Object-oriented design gets a strange reputation in Node/TypeScript serverless circles: either dismissed as enterprise theater or over-applied into abstract factories nobody asked for. The useful version is quieter: separate decisions from dependencies, even when the deployable unit is a single Lambda.
I have refactored commerce backends where order sync, fulfillments, watermarking, and admin APIs started as “just ship it” scripts. The pattern that survives is not ceremony. It is boundaries.
The failure mode: the handler that knows everything
A typical gravity well:
- parse the event
- talk to SQS/S3/Shopify
- query Prisma
- map fields
- apply business rules
- format the response
- log something vaguely helpful
All in one file. It works until the second entry point appears (cron + queue + HTTP), or until you need to test pricing logic without AWS credentials, or until a new engineer must change one rule and accidentally breaks retries.
Boundaries that earn their keep
In TypeScript services I repeatedly return to the same layers:
- Handler / controller: translate transport into a call; translate results into status codes or queue responses.
- Application service: orchestrate use cases (
SyncOrder,ProcessFulfillment). - Domain rules / mappers: pure-ish transformations and invariants.

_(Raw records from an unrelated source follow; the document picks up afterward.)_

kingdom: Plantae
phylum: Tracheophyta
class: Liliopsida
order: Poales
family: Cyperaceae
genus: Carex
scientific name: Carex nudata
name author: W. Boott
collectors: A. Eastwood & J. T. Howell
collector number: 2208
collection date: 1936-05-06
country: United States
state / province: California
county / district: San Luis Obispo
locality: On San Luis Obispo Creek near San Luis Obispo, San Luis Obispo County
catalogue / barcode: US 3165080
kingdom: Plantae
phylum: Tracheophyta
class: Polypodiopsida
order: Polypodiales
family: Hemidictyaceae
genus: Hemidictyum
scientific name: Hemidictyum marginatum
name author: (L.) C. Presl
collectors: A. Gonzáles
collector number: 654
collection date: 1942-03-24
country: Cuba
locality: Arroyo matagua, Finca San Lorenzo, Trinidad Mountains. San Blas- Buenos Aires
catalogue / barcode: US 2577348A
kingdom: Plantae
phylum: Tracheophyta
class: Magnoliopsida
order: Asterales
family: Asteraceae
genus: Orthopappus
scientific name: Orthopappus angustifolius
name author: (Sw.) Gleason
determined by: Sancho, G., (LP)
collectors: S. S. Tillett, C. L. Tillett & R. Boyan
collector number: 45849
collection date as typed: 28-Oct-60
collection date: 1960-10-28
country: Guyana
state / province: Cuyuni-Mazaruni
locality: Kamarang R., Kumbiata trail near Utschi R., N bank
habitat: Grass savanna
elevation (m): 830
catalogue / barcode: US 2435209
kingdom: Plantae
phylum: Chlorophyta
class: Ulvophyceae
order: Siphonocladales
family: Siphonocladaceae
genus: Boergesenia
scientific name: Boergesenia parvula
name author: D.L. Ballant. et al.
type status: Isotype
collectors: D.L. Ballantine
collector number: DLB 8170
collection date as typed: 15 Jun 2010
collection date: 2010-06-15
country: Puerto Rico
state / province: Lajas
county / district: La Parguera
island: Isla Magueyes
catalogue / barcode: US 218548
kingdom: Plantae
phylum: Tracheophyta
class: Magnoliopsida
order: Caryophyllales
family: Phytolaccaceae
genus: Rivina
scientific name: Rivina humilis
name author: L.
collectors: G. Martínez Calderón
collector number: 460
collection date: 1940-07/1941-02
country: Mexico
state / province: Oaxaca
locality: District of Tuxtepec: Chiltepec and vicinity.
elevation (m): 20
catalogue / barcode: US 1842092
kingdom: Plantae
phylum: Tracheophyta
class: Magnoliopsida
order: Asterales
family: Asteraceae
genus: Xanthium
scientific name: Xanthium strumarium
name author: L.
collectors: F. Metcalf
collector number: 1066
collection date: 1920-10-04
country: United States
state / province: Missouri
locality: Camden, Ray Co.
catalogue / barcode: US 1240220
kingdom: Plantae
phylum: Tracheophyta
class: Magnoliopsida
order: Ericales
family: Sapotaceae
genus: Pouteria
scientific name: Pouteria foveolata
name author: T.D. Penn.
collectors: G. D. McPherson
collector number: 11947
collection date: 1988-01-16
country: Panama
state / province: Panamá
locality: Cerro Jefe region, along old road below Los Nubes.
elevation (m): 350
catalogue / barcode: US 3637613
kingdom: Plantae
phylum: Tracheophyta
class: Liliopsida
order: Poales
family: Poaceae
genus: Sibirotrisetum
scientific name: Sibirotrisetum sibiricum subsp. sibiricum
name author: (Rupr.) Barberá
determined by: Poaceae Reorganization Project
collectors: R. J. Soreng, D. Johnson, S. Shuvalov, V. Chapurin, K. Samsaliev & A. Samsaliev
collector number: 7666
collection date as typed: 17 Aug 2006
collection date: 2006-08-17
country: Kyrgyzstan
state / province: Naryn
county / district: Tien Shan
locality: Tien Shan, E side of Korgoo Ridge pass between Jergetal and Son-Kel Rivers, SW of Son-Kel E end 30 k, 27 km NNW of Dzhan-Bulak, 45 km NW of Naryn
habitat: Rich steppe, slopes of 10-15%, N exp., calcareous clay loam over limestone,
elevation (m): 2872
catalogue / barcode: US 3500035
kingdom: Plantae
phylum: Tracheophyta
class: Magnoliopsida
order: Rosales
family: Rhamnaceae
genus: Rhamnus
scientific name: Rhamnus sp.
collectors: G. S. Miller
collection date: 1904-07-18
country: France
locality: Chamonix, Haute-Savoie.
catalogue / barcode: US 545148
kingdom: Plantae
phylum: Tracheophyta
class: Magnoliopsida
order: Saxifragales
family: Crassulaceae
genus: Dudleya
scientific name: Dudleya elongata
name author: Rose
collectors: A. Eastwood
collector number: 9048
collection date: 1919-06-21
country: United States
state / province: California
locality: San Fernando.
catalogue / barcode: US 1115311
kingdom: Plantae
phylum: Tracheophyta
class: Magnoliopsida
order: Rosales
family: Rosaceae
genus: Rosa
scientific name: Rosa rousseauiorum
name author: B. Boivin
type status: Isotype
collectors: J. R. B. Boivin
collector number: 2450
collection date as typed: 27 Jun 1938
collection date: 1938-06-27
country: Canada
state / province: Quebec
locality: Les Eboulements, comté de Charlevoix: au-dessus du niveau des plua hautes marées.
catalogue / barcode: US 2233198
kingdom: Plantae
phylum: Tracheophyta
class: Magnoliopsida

- Repositories / clients: Prisma, Shopify GraphQL, S3, SQS.
That is OOP as responsibility, not as inheritance trees. Classes are optional. Clear modules with intentional APIs are not.
Mixin-based Shopify clients, repository objects for Session and location maps, and dedicated mappers from upstream order shapes into GraphQL inputs are examples of boundaries paying rent: you can replace or mock one side without rewriting the story.
Why serverless makes this more important, not less
Serverless shortens deploy units and lengthens operational edge cases:
- retries duplicate side effects
- timeouts create uncertainty about what already committed
- cold starts tempt global mutable state
- observability is worse when logic is tangled with I/O
If domain rules are pure enough to unit test, you can still move fast. If they are embedded in SDK calls, every bug requires integration theater.
Refactors that actually help legacy code
When I inherit a Node/TypeScript codebase, I do not start with a framework rewrite. I start by extracting:
- input validation to schemas
- Shopify/API calls behind clients
- DB access behind repositories
- mapping into dedicated functions/classes
- side-effecting “send result” helpers away from core branching
Performance audits often uncover the same tangle: N+1 queries beside business branching beside retry logic. Modular boundaries make the hot path visible.
OOP is a communication tool
Architecture docs, ERDs, and SRS writing matter because teams cannot hold the whole system in their heads. Boundaries in code should match boundaries in conversation:
- “The mapper owns Shopify shape.”
- “The repository owns persistence.”
- “The service owns the workflow.”
When language and code disagree, onboarding cost explodes.
What I tell teams now
Use OOP ideas to keep change cheap:
- Prefer clear ownership over clever hierarchies.
- Keep handlers boring.
- Make illegal states hard to represent.
- Test the rules without the cloud.
Serverless does not remove design. It punishes the lack of it faster.